What is Sentence Classification
The vast majority of the world’s textual content is unstructured, making automated classification an important task. Sentence classification involves taking segments of text of various lengths and assigning them with meaningful labels, such as:
– Sentiment also popularly known as Sentiment Analysis
– Subjects or topics also popularly known as Topic Modelling
– Urgency or priority
– Style, complexity, or language
Traditionally, automated sentence classification was carried out by bag-of-words (BOW) models such as Naive Bayes or Support Vector Machines. State-of-the-art models rely on text classification using neural networks, including convolutional neural networks (CNNs) and recurrent neural networks (RNNs).
What are Convolutional Neural Networks and their effectiveness for NLP
Convolutional Neural Networks (CNNs) were originally designed to perform deep learning for computer vision tasks, and have proven highly effective. They use the concept of a “convolution”, a sliding window or “filter” that passes over the image, identifying important features and analyzing them one at a time, then reducing them down to their essential characteristics, and repeating the process.
It turned out that this approach works well for NLP as well. In 2014, Yoon Kim published the original research paper on using CNNs for text classification. He tested four CNN variations, and showed CNN models could outperform previous approaches for several classification tasks.
Kim tested the classification problems with robust datasets (indicated as acronyms at the top of the table). Indeed, these are some of the common mainstream uses of CNN for sentence classification today:
– Classifying positive/negative movie reviews
– Classifying sentences as subjective or objective
– Classifying questions into types (about a person, location, numerical information, etc.)
– Identifying positive/negative product reviews
– Detecting opinion polarity
Of course, CNNs are not limited to these cases and can be used for any single- or multi-label classification problem on textual inputs.

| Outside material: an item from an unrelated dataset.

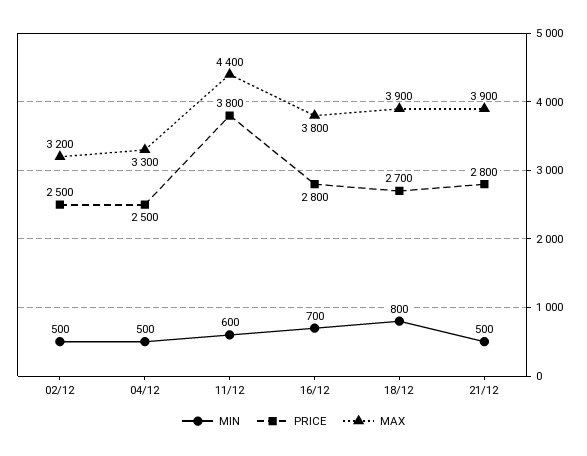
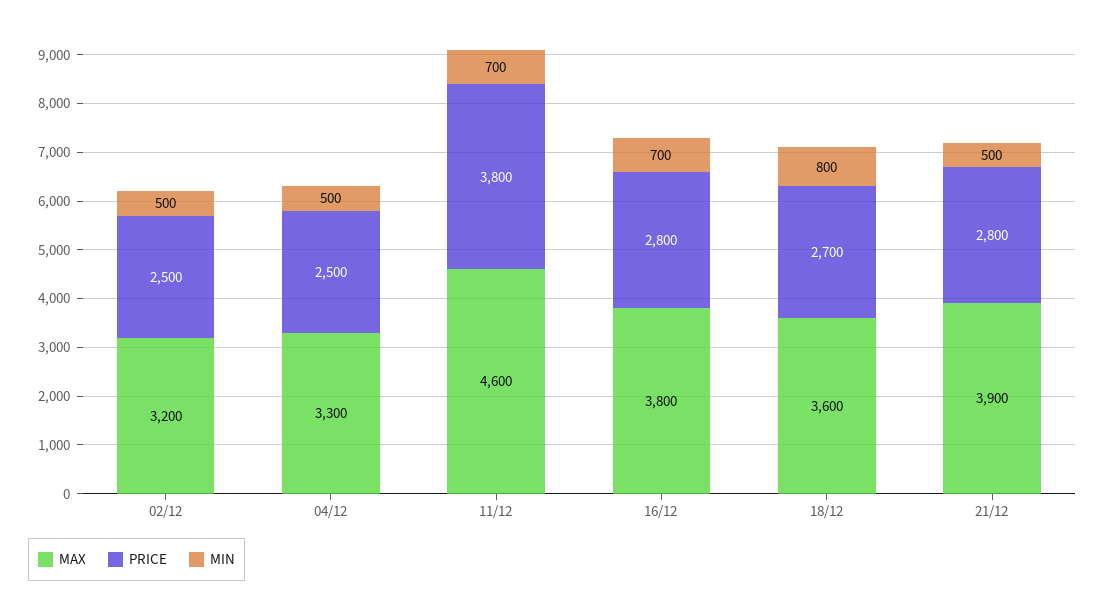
MIN, 11/12: 600 -> 700
MAX, 11/12: 4400 -> 4600
MAX, 18/12: 3900 -> 3600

How Convolutional Networks perform text classification
Below is a typical CNN architecture used for text processing. It starts with an input sentence broken up into words or word embeddings: low-dimensional representations generated by models like word2vec or GloVe.

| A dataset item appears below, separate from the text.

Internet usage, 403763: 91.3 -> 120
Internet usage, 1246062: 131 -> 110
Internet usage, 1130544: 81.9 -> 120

Words are broken up into features and are fed into a convolutional layer. The results of the convolution are “pooled” or aggregated to a representative number. This number is fed to a fully connected neural structure, which makes a classification decision based on the weights assigned to each feature within the text.
Example of convolutional process on text vectors
In a CNN, text is organised into a matrix, with each row representing a word embedding, a word, or a character. The CNN’s convolutional layer “scans” the text like it would an image, breaks it down into features, and judges whether each feature matches the relevant label or not.
The following image illustrates how the convolutional “filter” slides over a sentence, two words at a time. It computes an element-wise product of the weights of each word, multiplied by the weights assigned to the convolutional filter.
The sum of the products is taken as a representation of the current textual feature – 0.51 and 0.53 in the example. This is the “pooling” stage, reducing the dimensionality of the word features and retaining only a simple probability score that reflects how likely they are to match a label.
At the final stage, these scores are the inputs to a fully connected neural layer. The “fully connected” part of the CNN network goes through its own backpropagation process, to determine the most accurate weights. Each neuron receives weights that prioritize the most appropriate label – for example, “positive sentiment” or “negative sentiment”. Finally, the neurons “vote” on each of the labels, and the winner of that vote is the classification decision.